Voice AI pipelines involve multiple sequential steps: capturing audio, converting speech to text (STT), processing the intent, generating a response, and converting it back to speech (TTS). Each step adds latency, and users expect near-instant responses in a conversation.

Our requirements were demanding:

  • Support Hindi and Mexican Spanish with 90%+ accuracy
  • End-to-end latency under 2 seconds
  • Handle concurrent calls without degradation
  • Graceful fallback when AI confidence is low

Architecture Decisions

We chose Flask for our microservices because of its lightweight nature and Python's rich ecosystem for AI/ML integrations. The key architectural decision was using an async pipeline with streaming wherever possible.

@app.route('/api/v1/voice/process', methods=['POST'])
def process_voice():
    audio_stream = request.files['audio']

    # Stream STT - don't wait for full transcription
    transcript = stt_service.stream_transcribe(
        audio_stream,
        language=request.args.get('lang', 'en')
    )

    # Generate response while still transcribing
    response = ai_engine.generate_response(
        partial_transcript=transcript,
        context=session.get('context', {})
    )

    # Stream TTS back to client
    audio_response = tts_service.synthesize(
        text=response.text,
        voice=response.voice_profile
    )

    return send_file(audio_response, mimetype='audio/wav')

Optimization Strategies

The biggest wins came from three key optimizations:

1. Streaming STT

Instead of waiting for the complete audio to finish before starting transcription, we streamed audio chunks to the STT service. This alone saved 300-500ms on average.

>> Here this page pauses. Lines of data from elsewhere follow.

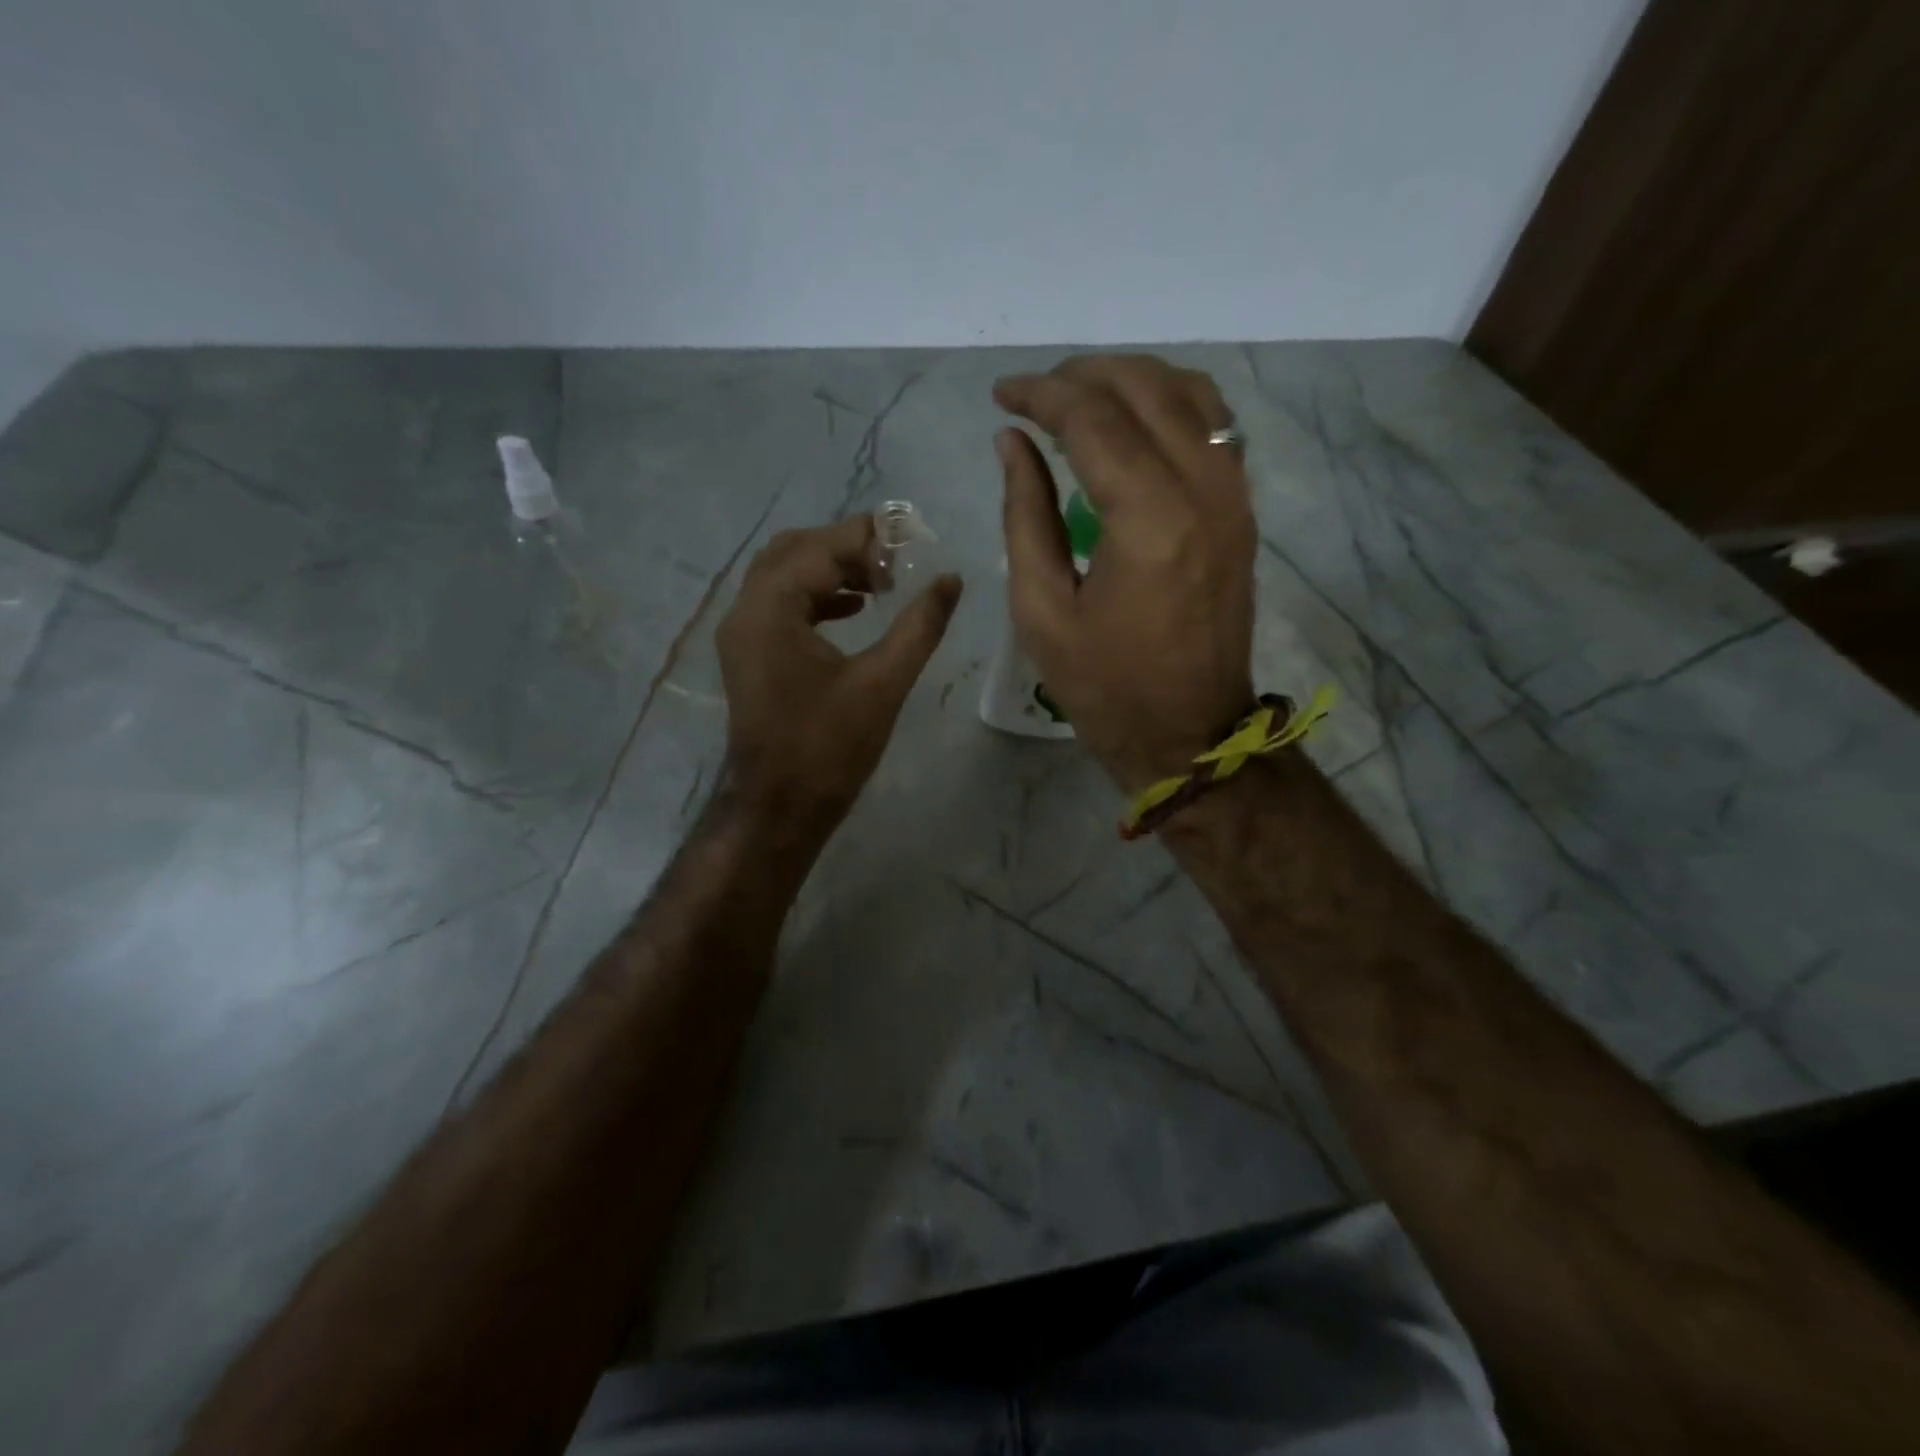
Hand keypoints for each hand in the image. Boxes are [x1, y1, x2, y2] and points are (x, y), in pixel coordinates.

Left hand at [716, 515, 962, 834]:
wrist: (780, 808)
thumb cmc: (829, 749)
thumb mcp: (883, 683)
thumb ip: (919, 625)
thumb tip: (951, 579)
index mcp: (771, 610)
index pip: (820, 548)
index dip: (868, 538)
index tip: (913, 542)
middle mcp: (745, 611)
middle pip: (794, 550)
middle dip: (846, 547)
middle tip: (895, 560)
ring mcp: (742, 634)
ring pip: (784, 575)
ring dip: (830, 569)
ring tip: (882, 582)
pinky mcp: (749, 655)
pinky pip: (780, 604)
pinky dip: (816, 595)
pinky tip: (854, 609)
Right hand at [994, 355, 1255, 790]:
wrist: (1189, 735)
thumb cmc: (1104, 686)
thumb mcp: (1042, 610)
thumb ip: (1025, 516)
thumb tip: (1013, 443)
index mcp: (1148, 519)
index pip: (1092, 418)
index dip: (1041, 394)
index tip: (1002, 395)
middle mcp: (1203, 489)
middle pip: (1145, 387)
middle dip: (1083, 376)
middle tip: (1036, 395)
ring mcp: (1233, 496)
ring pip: (1190, 393)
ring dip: (1131, 381)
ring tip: (1081, 400)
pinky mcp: (1242, 511)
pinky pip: (1215, 427)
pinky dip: (1171, 406)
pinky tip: (1135, 425)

2. Response Pre-computation

We started generating AI responses as soon as we had 80% confidence in the transcription, rather than waiting for the final result. If the transcription changed significantly, we'd regenerate — but in 90% of cases, the early prediction was accurate enough.

3. Connection Pooling

External API calls (AWS Transcribe, 11 Labs TTS) were the biggest bottleneck. We implemented connection pooling and keep-alive connections, reducing the overhead of each API call from ~200ms to ~50ms.

# Connection pool for external services
from urllib3 import PoolManager

pool = PoolManager(
    num_pools=10,
    maxsize=20,
    retries=3,
    timeout=Timeout(connect=1.0, read=3.0)
)

# Reuse connections across requests
tts_client = TTSClient(http_pool=pool)
stt_client = STTClient(http_pool=pool)

Results

After these optimizations, our pipeline consistently delivered:

  • Average latency: 1.4 seconds (down from 3.2s)
  • P95 latency: 1.8 seconds
  • Accuracy: 90-95% across Hindi and Mexican Spanish
  • Concurrent calls: 50+ without degradation

Key Takeaways

Building real-time AI systems taught me that the biggest performance gains come from architectural decisions, not micro-optimizations. Streaming, early prediction, and connection reuse were far more impactful than tweaking individual function performance.

If you're building similar systems, start by profiling your entire pipeline end-to-end. The bottleneck is almost never where you think it is.